Kurds, Iraqi forces in standoff as Baghdad sets deadline

MARYAM BEIK - Thousands of Iraqi troops were locked in an armed standoff with Kurdish forces in the disputed oil province of Kirkuk on Saturday as Washington scrambled to avert fighting between the key allies in the war against the Islamic State group.

The clock was ticking down to a 2 am Sunday (2300 GMT Saturday) deadline that the Kurds say Baghdad has set for their forces to surrender positions they took during the fightback against the jihadists over the past three years.

Armoured cars of the Iraqi army bearing the national flag were posted on the bank of a river on the southern outskirts of the city of Kirkuk, an AFP photographer reported.

On the opposite bank, Kurdish peshmerga fighters were visible behind an earthen embankment topped with concrete blocks and the red, white, green and yellow colours of the Kurdish flag.

“Our forces are not moving and are now waiting for orders from the general staff,” an Iraqi army officer told AFP, asking not to be identified.

Kirkuk’s governor, a Kurd sacked by Baghdad but who refuses to quit his post, visited the peshmerga near the Bay Hassan and Havana oilfields claimed by the central government with an uncomprising message for the Iraqi forces.

“The demands of the Hashed al-Shaabi (paramilitary forces) to evacuate Kirkuk and hand over control of the territory, its inhabitants and natural resources are totally unacceptable,” Najm Eddine Karim told journalists at the scene.

He said the Kurds were in contact with the US-led international coalition, which could observe the situation on the ground with its military overflights.

The two sides have been at loggerheads since the Kurds voted overwhelmingly for independence in a September 25 referendum that Baghdad rejected as illegal.

Polling was held not only in the three provinces of the autonomous Kurdish region but also in adjacent Kurdish-held areas, including Kirkuk.

Iraqi Prime Minister Haider al-Abadi has said there can be no further discussion of the Kurds’ longstanding demands to incorporate Kirkuk and other historically Kurdish-majority areas in their autonomous region until the independence vote is annulled.

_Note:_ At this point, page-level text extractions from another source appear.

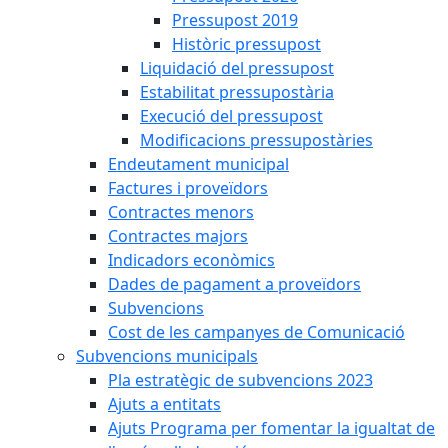
Pressupost 2019
Històric pressupost
Liquidació del pressupost
Estabilitat pressupostària
Execució del pressupost
Modificacions pressupostàries
Endeutament municipal
Factures i proveïdors
Contractes menors
Contractes majors
Indicadors econòmics
Dades de pagament a proveïdors
Subvencions
Cost de les campanyes de Comunicació
Subvencions municipals
Pla estratègic de subvencions 2023
Ajuts a entitats
Ajuts Programa per fomentar la igualtat de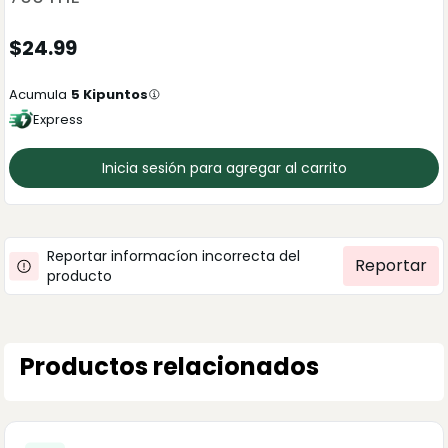
$
24.99
Acumula
5
Kipuntos
Express
Inicia sesión para agregar al carrito
Reportar informacíon incorrecta del
Reportar
producto
Productos relacionados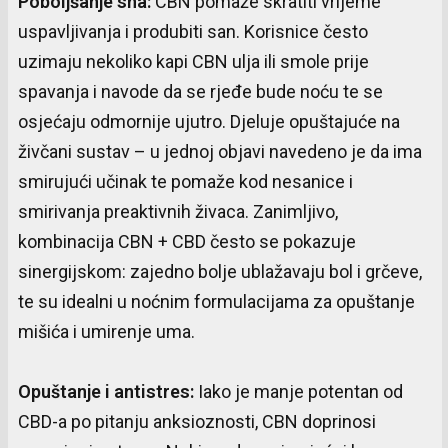
Poboljšanje
sna
:
CBN pomaže skratiti vrijeme
uspavljivanja i produbiti san. Korisnice često
uzimaju nekoliko kapi CBN ulja ili smole prije
spavanja i navode da se rjeđe bude noću te se
osjećaju odmornije ujutro. Djeluje opuštajuće na
živčani sustav – u jednoj objavi navedeno je da ima
smirujući učinak te pomaže kod nesanice i
smirivanja preaktivnih živaca. Zanimljivo,
kombinacija CBN + CBD često se pokazuje
sinergijskom: zajedno bolje ublažavaju bol i grčeve,
te su idealni u noćnim formulacijama za opuštanje
mišića i umirenje uma.
Opuštanje
i
antistres
:
Iako je manje potentan od
CBD-a po pitanju anksioznosti, CBN doprinosi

He insisted on Thursday that he was “not going... to make war on our Kurdish citizens”.

- ‘At any cost’ -

But thousands of heavily armed troops and members of the Popular Mobilisation Force - or Hashed al-Shaabi units largely made up of Iran-trained Shiite militias - have massed around Kirkuk.

They have already retaken a string of positions to the south of the city after Kurdish forces withdrew.

The Kurds have deployed thousands of peshmerga fighters to the area around Kirkuk itself and have vowed to defend the city “at any cost”.

Just hours before the deadline, a peshmerga commander on the western front said Kurdish fighters had “taken all the necessary measures” and were “ready for a confrontation” if necessary.

If “the other side makes the mistake of advancing, we’ll give them a lesson they won’t forget in a hurry”, Kamal Kirkuki said.

So far the front lines have been quiet but the Kurds earlier said they had received an ultimatum to withdraw.

“The deadline set for the peshmerga to return to their pre-June 6, 2014 positions will expire during the night,” a senior Kurdish official told AFP, asking not to be identified.

Asked at what time, he said 2 am on Sunday (2300 GMT Saturday).

The official’s comments came as Iraqi President Fuad Masum, who is himself a Kurd, was holding crisis talks in the Kurdish city of Sulaimaniyah.

The June 2014 lines are those that the Kurds held before IS jihadists swept through vast areas north and west of Baghdad, prompting many Iraqi army units to disintegrate and Kurdish forces to step in.

The Kurds control the city of Kirkuk and three major oil fields in the province which account for a significant share of the regional government’s oil revenues.

- ‘Stay focused’ -

Washington has military advisers deployed with both sides in the standoff and Defence Secretary Jim Mattis said on Friday that it was working to reduce tensions.

“We are trying to tone everything down and to figure out how we go forward without losing sight of the enemy,” Mattis told reporters.

“Everybody stay focused on defeating ISIS. We can’t turn on each other right now. We don’t want to go to a shooting situation,” he added, using an alternative acronym for IS.

Last week, the Iraqi army retook the Sunni Arab insurgent bastion of Hawija, the last town in Kirkuk province in IS hands, but there has been fighting in the countryside since.

The tensions between the Kurds and the Shiite militias in Kirkuk have spilled over into sporadic violence elsewhere in Iraq.

In the mainly Shiite Turkmen town of Tuz Khurmatu in neighbouring Salaheddin province, three Hashed paramilitaries and two Kurdish peshmerga were wounded in a firefight overnight, town council spokesman Shalal Abdul said.

In the mainly Shiite city of Hilla, south of Baghdad, the offices of a Kurdish-owned mobile phone company were firebombed and three of its staff briefly abducted, police said.